The right amount of stimulation is probably seen back where this whole essay started. When I walk through the Public Garden, the trees and the flowers and the people and even those swans force me to pay some attention. But not too much. If there was too much to distract me, I would not have the mental space to think and ponder. It would be hard to generate even the simplest ideas. Eventually, I fear I would lose the ability to do so.
That feels like around the right target for a video game: stimulating enough to pay attention to the virtual world, not quite enough to take up all the gamer's mental space. Otherwise, the game's cognitive benefits are lost as the fine line between distraction and stimulation is crossed.
Footnotes / imagined complaints
1. Hah! As if...
I was wrong last year but I know I was right. Having nesting swans in the Public Garden is a terrible idea. Terrible, terrible. Look into their eyes- these birds are pure evil.
That said, the swans were just as good this year. I recently saw tourists posing to take pictures with them.
2. I'm surprised the swans made it all year...
If the swans went berserk like I predicted, the most likely target would have been one of these Pokemon Go players. It probably would have started with a gamer on their phone absent-mindedly stomping a swan egg flat or something.

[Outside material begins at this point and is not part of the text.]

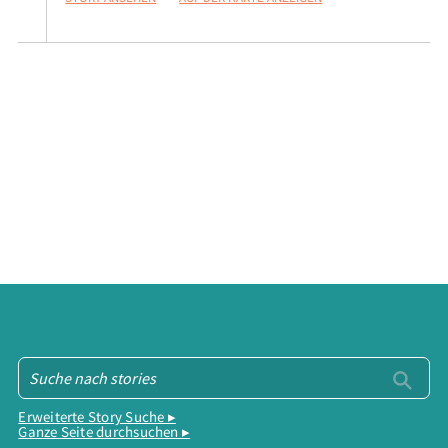
Erweiterte Story Suche ▸
Ganze Seite durchsuchen ▸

One thing I noted about the Pokemon Go thing was how it made (some) cell phone users aware of how they looked while on their phone: exactly like one of the gamers they were making fun. Some doors, once opened, never close.
3. You just got prank'd!
Thanks to Youtube, I did not need to settle for just remembering the shows- I could actually watch clips or entire episodes.
4. More Pokemon talk...
I'm sure others did different things with the game, too. One hugely popular variation of the game involved building up teams to bring into 'battle' against other players. But the 'catch-all' purpose of the main game was obvious to perhaps everyone except me. I mean, the official slogan of Pokemon was 'Gotta catch em all'!
My strategy helps explain my still-encyclopedic knowledge of the game. To handpick the six characters I wanted at the end, I needed to know a lot about all the characters. And since my memory is very strong, I still retain a useless amount of knowledge about the game.
I used to tell people 'I've forgotten more about Pokemon than you will ever know about anything'. This ridiculous (and often alcohol-fueled) statement was proven false over the past week: I realized I have not forgotten anything about Pokemon. Just over the weekend, I probably rattled off fifty separate sentences filled with game information I had not considered in over fifteen years.
5. Met-a-gamer lately?
Like a meta-anything, it is really hard to explain Metagaming in one sentence. As a prefix, 'meta-' is too 'catch-all' (that expression again!) to lend itself to simple definitions. When I researched metagaming, the huge variation in what constituted examples of the metagame was overwhelming.
The best example of this is Metta World Peace.
6. Although if everyone is already at the pond playing Pokemon Go, maybe these people go somewhere else...?
The other analogy I considered here was how people prefer working in coffee shops instead of bars. The basic activity of having a drink while working is the same. But most find it harder to ignore the greater sensory stimulation often found at a bar.
If I ever blog for a living, I promise to write one post a week from a bar.